Although the Biden administration has called it “groundbreaking” for U.S. investment in Africa, it is little more than a starting point for the United States and its partners, as China dominates the mining sector in Zambia and Congo. Congo has more than 70% of the world’s cobaltmost of which are heading to China to strengthen its supply chain of critical minerals that the United States and Europe must rely on.
Lobito was made possible thanks to some American diplomatic successes in Angola that led a Western consortium to win the tender for the project in 2022, ahead of Chinese competition, a surprise given Angola’s position. long and strong ties with Beijing. China financed a previous railway redevelopment.

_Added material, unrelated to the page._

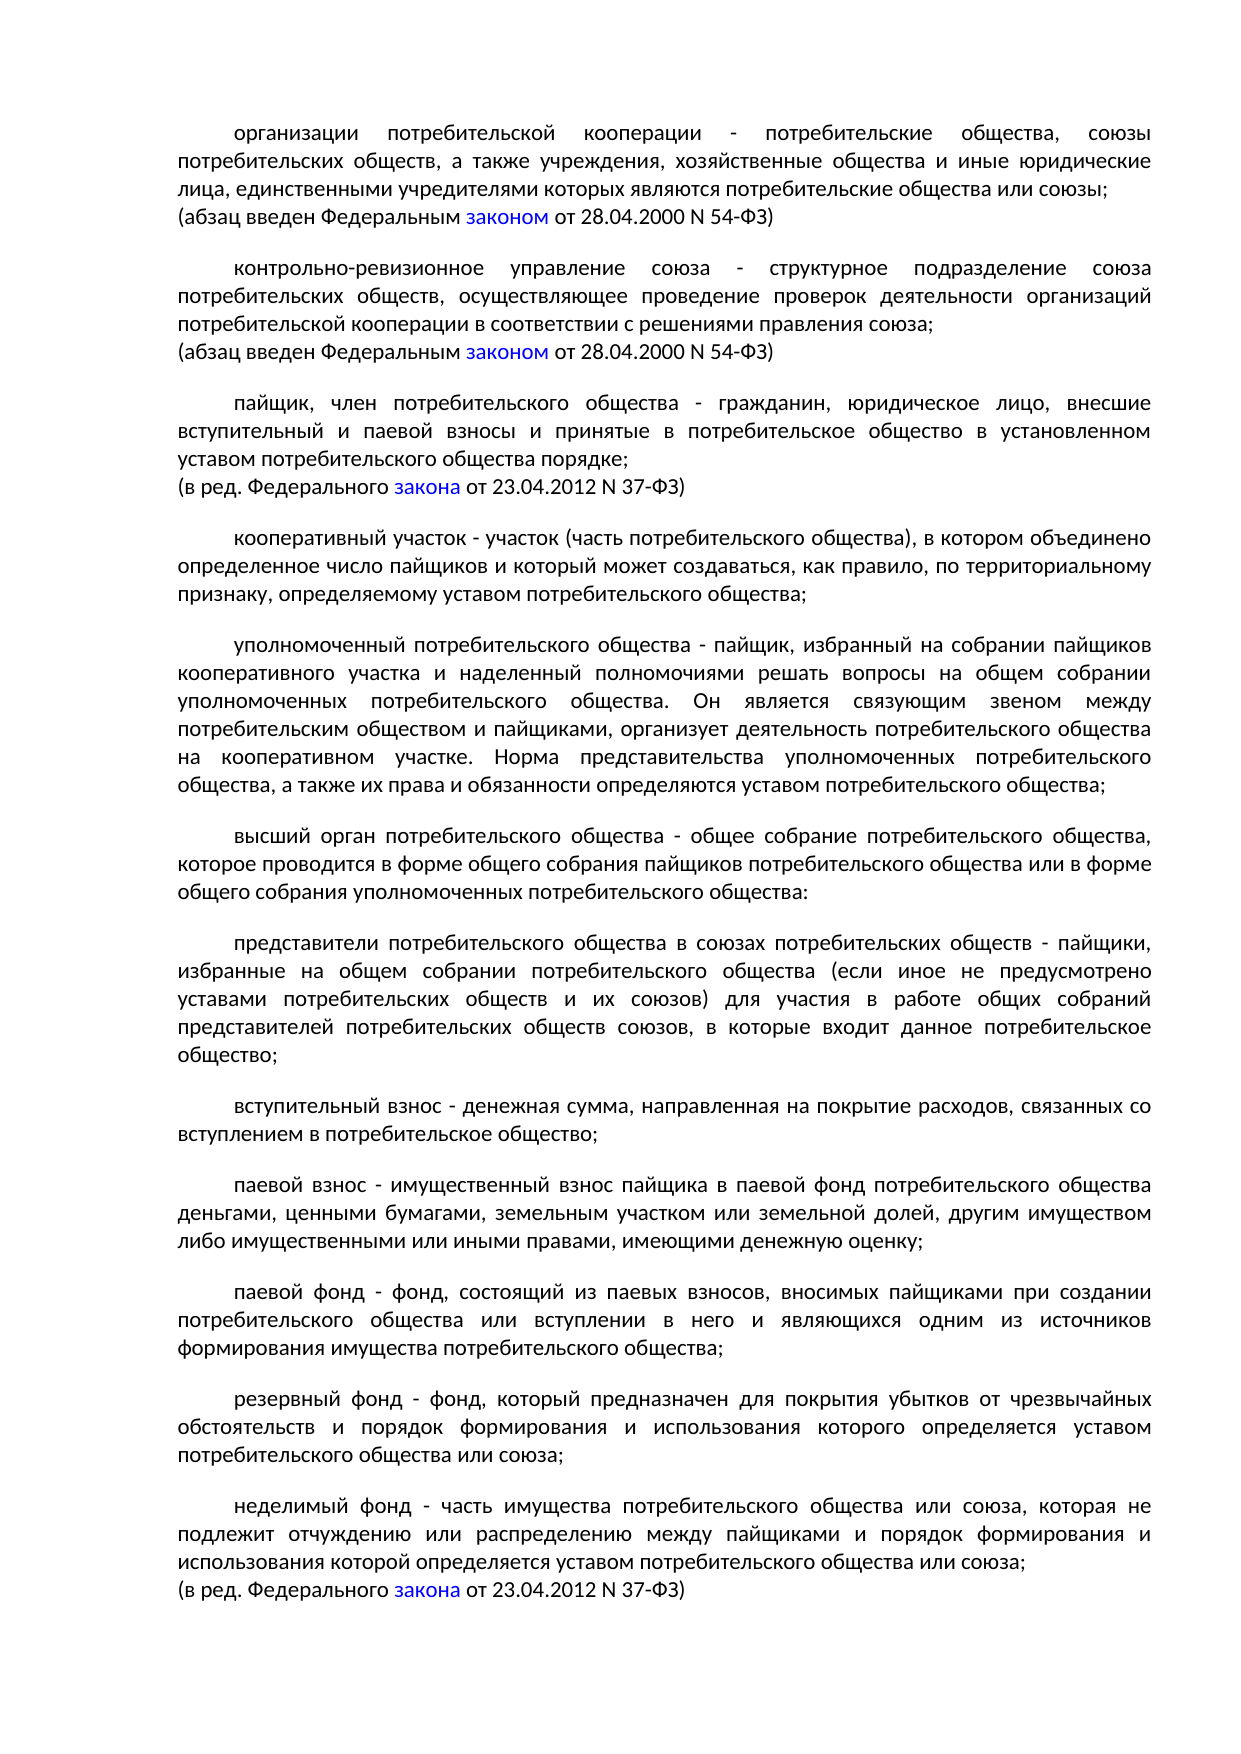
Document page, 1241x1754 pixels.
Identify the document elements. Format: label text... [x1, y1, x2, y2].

The Biden administration has accelerated American action in Angolareversing what was an antagonistic relationship three decades ago when the United States armed anti-government rebels in Angola’s civil war. Trade between the United States and Angola totaled $1.77 billion last year, while the United States has a stronger interest in regional security through its strategic presence on the Atlantic Ocean and Lourenço’s role as mediator in this matter. a conflict in eastern Congo.
In Angola, Biden will announce new developments in health, agribusiness, security cooperation as well as the Lobito Corridor, White House officials said on an advance call with journalists.
The visit, the first by a sitting U.S. president to Angola, “will highlight the remarkable evolution of the relationship between the United States and Angola,” said Frances Brown, special assistant to the president and senior director for African Affairs at the National Security Council. a separate call.
It will also draw attention to an ongoing challenge to U.S. values-based diplomacy in Africa. International rights groups used Biden’s trip to criticize the Lourenço government authoritarian change. Political opponents have been imprisoned and reportedly tortured, while security and other laws have been passed in Angola that severely restrict freedoms, casting some control over Washington’s new African partnership.
___
Associated Press writers Will Weissert aboard Air Force One and Fatima Hussein in West Palm Beach, Fla., contributed to this report.